A) Realtime Landscaping Architecture Software:

Realtime Landscaping Architecture 2014 will be taught during the symposium. Realtime Landscaping Architecture will help to design professional landscape plans and presentations, create photo-based designs, plan drawings, and even full 3D walkthroughs. You can impress your clients with detailed 2D and 3D landscape designs using Realtime Landscaping Architect 2014. Design complete landscapes including yards, gardens, swimming pools, ponds, decks, fences, patios, and much more. This software has 16,400 objects, including 7,200 high resolution plants which enthuses costumers.

 

B) Hydroseeding Technology in Modern Lawn Establishment:

Hydroseeding is a recent method of stablishing Lawn in wide areas with hard environmental conditions. In hydroseeding, grass seed is mixed with water, fertilizer, and fiber mulch. Then the slurry is sprayed directly onto the prepared seedbed. The mixture holds the seeds in place and helps retain moisture until roots are firmly established.

 

C) Common Grafting Methods of Conifers in Iranian Nurseries:

The commonly applied grafting methods for famous conifers in Iran will be discussed and grafting methods will be introduced.

 

D) Quantitative PCR:

A real-time polymerase chain reaction is a laboratory technique of molecular biology based on the polymerase chain reaction (PCR), which is used to amplify and simultaneously detect or quantify a targeted DNA molecule.
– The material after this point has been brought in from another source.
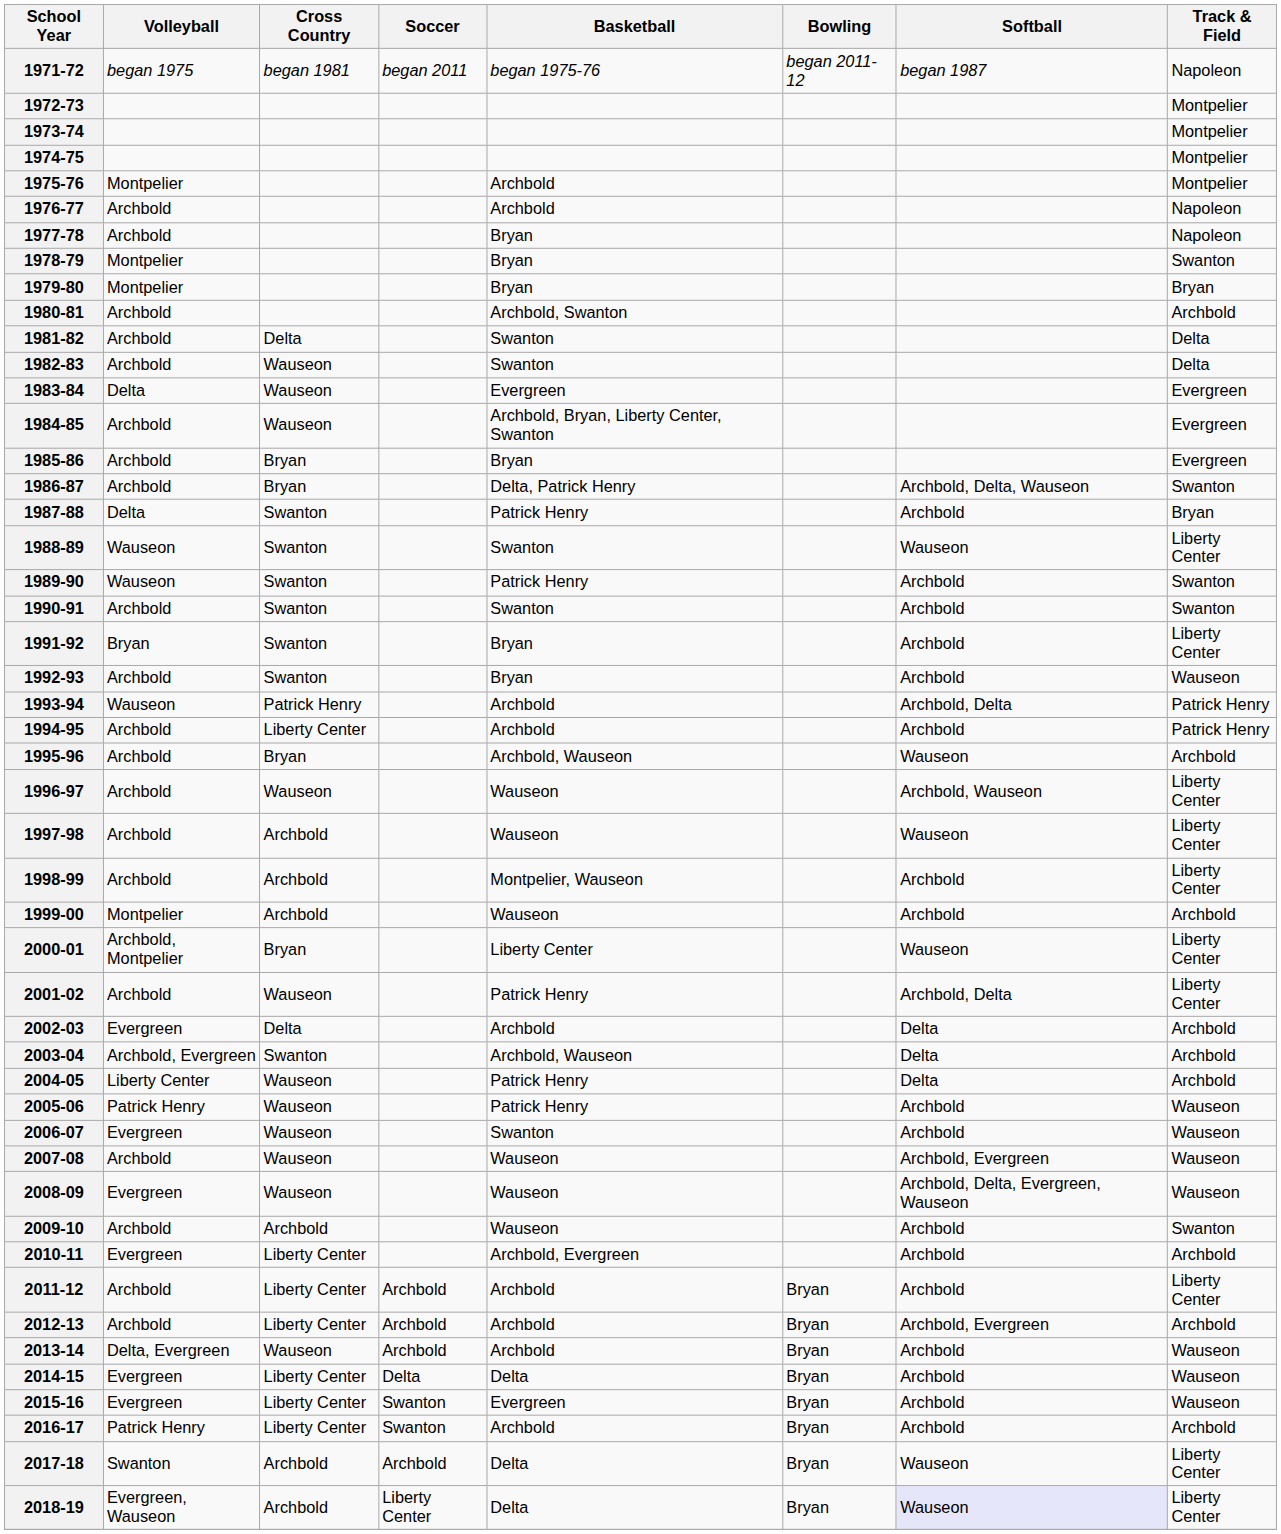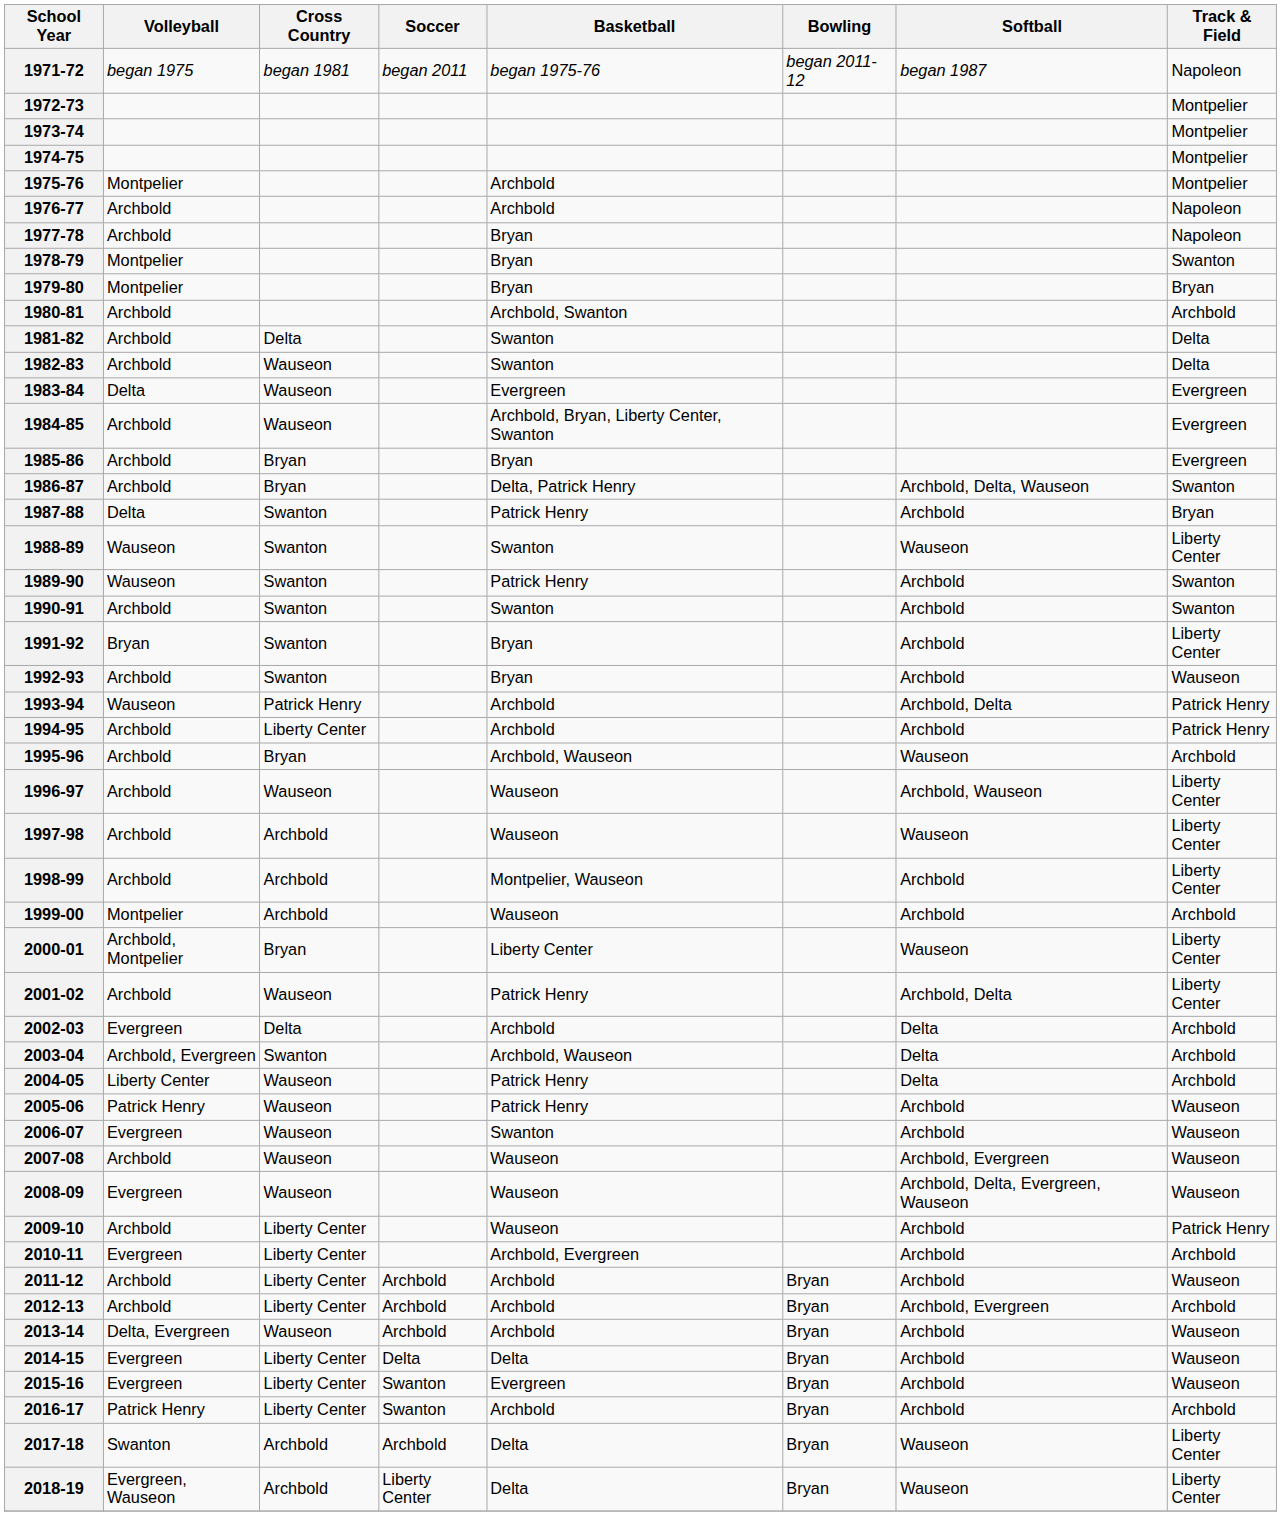2009-10 | Cross Country: Archbold -> Liberty Center
2009-10 | Track & Field: Swanton -> Patrick Henry
2011-12 | Track & Field: Liberty Center -> Wauseon
2018-19 | Softball: lavender background -> no background
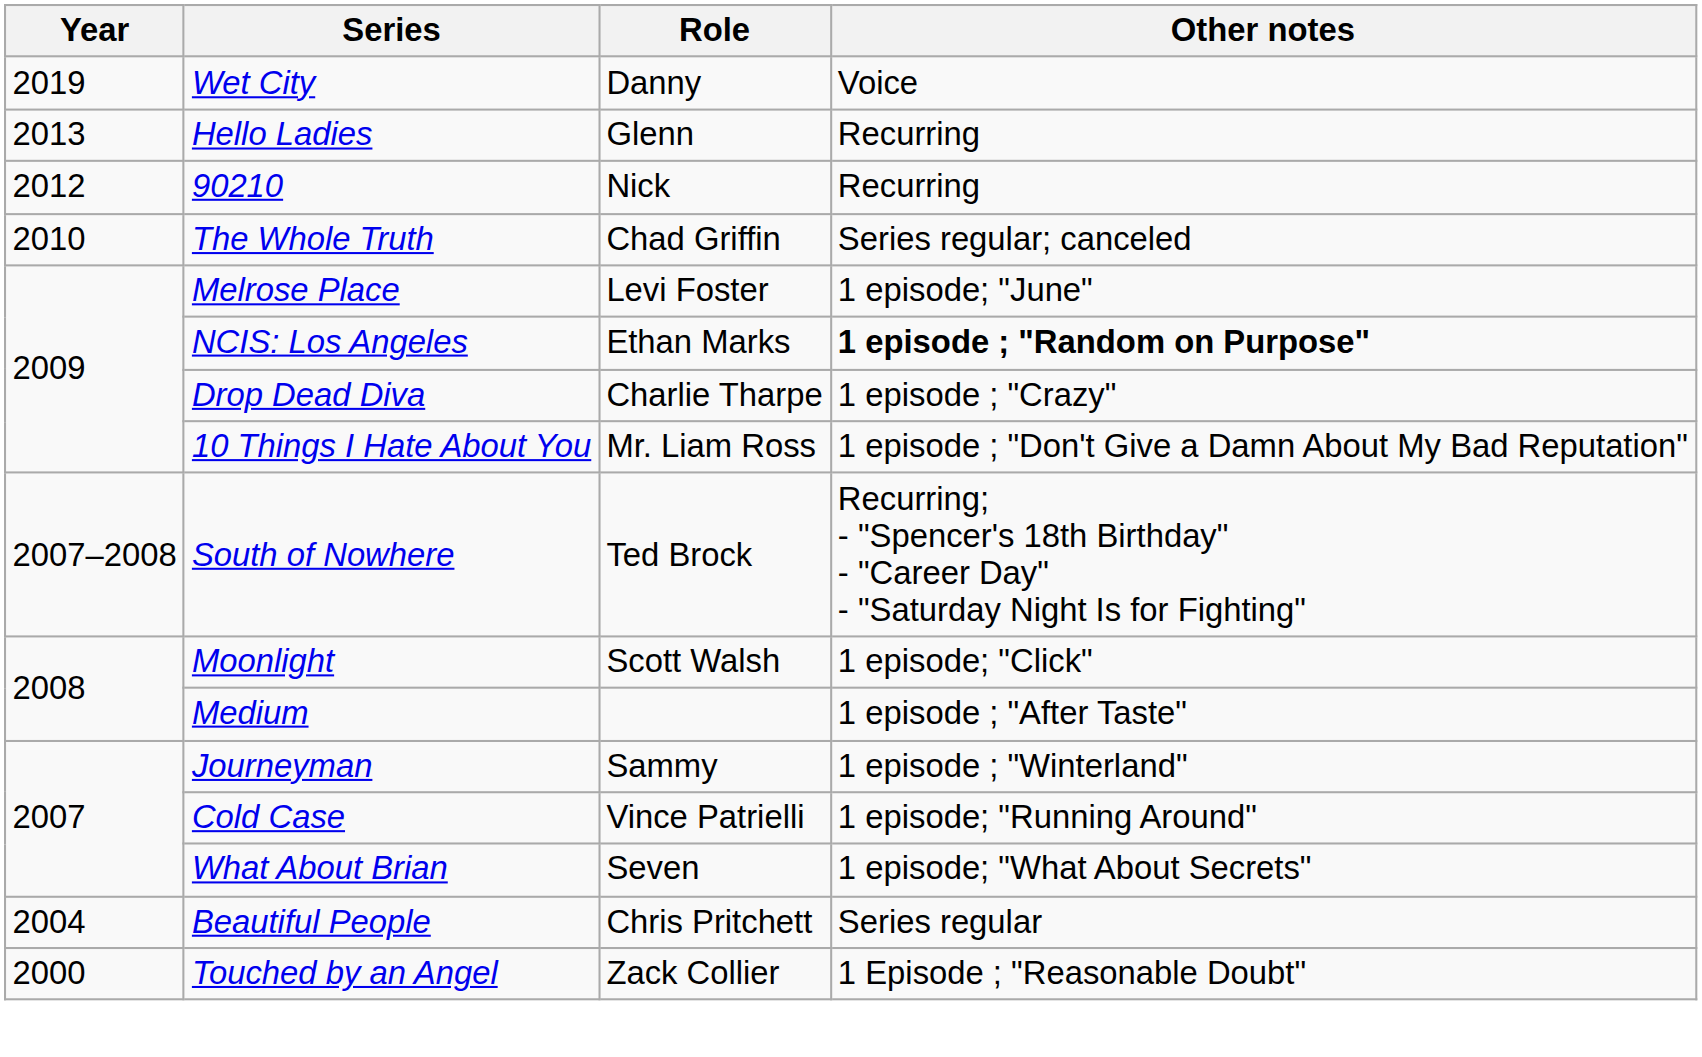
The procedure follows the general principle of polymerase chain reaction; its key feature is that the amplified DNA is detected as the reaction progresses in "real time". This is a new approach compared to standard PCR, where the product of the reaction is detected at its end. Two common methods for the detection of products in quantitative PCR are: (1) non-specific fluorescent dyes that intercalate with any double-stranded DNA, and (2) sequence-specific DNA probes consisting of oligonucleotides that are labelled with a fluorescent reporter which permits detection only after hybridization of the probe with its complementary sequence to quantify messenger RNA (mRNA) and non-coding RNA in cells or tissues.